Some of the signs that indicate a text message or email could be a phishing attack are:
- A high level of urgency it portrait.
- A highly lucrative or attractive offer contained in it.
- An unsecured link attached.
- Personal information requested.
- Unusual tone or sender.
IP Spoofing (Man In The Middle Attack):
In a situation of Man in the Middle attack, there is a breach between the user and the server. Common examples are session hijack, replay, and IP spoofing. Albeit, the latter is very common as the hacker inserts a fake address into the IP address. While it shows the original and trusted address, it ends with another link. Unfortunately, many remote workers do not observe this. Therefore, making the interaction look as if it is a true communication is occurring.

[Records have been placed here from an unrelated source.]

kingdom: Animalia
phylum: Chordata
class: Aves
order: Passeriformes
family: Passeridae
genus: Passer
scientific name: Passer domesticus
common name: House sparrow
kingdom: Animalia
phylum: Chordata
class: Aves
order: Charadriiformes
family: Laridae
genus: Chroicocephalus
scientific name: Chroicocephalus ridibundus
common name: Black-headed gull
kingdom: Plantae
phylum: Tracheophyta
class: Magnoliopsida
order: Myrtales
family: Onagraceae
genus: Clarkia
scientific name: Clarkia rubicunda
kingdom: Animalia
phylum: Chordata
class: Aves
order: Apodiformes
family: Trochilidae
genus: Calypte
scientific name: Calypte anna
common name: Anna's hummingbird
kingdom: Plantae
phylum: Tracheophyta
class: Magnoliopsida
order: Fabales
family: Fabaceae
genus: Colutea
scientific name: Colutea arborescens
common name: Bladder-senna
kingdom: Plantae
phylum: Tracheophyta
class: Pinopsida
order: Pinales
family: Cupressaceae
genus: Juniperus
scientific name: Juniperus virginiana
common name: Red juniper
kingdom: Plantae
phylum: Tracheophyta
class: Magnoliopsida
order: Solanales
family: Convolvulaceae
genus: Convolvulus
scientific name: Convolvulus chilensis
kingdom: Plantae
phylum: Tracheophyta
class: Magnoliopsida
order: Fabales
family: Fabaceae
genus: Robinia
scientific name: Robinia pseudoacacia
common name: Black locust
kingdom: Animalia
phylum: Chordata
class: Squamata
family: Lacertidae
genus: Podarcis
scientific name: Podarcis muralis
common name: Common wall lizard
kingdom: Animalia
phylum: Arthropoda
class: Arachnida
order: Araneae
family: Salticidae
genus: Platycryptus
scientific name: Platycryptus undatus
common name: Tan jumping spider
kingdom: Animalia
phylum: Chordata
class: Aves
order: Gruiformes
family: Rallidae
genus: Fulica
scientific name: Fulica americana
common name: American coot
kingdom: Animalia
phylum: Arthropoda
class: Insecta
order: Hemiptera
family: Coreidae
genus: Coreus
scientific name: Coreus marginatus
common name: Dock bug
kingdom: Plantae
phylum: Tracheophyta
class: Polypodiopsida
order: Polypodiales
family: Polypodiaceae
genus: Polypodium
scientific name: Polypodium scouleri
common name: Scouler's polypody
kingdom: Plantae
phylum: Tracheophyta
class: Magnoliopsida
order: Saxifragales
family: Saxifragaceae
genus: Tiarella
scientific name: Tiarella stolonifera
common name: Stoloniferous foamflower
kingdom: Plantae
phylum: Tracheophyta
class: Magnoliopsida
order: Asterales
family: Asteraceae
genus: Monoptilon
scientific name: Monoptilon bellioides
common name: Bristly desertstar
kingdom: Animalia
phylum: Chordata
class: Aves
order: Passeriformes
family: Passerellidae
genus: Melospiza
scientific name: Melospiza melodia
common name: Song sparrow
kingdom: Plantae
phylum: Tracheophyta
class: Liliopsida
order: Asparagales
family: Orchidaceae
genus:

Effective Cybersecurity Best Practices:
Since remote jobs usually involve a service provider and an employer, the success of cybersecurity best practices?relies on both parties.
Practices for The Employers:
- Training Sessions should be conducted on a regular basis by the company to enlighten the workers on using the best security practices.
- A secured network setup and cloud based system should be put in place.
- Encryption of documents is very vital.
- Two step verification should be enabled.
- Install a CAPTCHA system.
- Setup an Advance Threat Protection When hosting a team collaboration.
- Protect cloud infrastructures with an organization like AWS cloud security.
Practices for Remote Workers:
- Encrypt documents while communicating with the employer.
- Setup two-step verification
- Use safe devices and use incognito mode while using other’s devices.
- Change and create strong passwords periodically
- Do not response to suspicious mails
- Check every time if the website is secured. Sites with http// are not secured.
For any of the following not available, it is important to discuss with the employer.
It is important to note that one or multiple attack types could be combined together to perpetrate evil by cybercriminals. Using the best security practices will prevent you from successful cyberattacks while you work remotely. This in turn increases your productivity and the gain of your employers.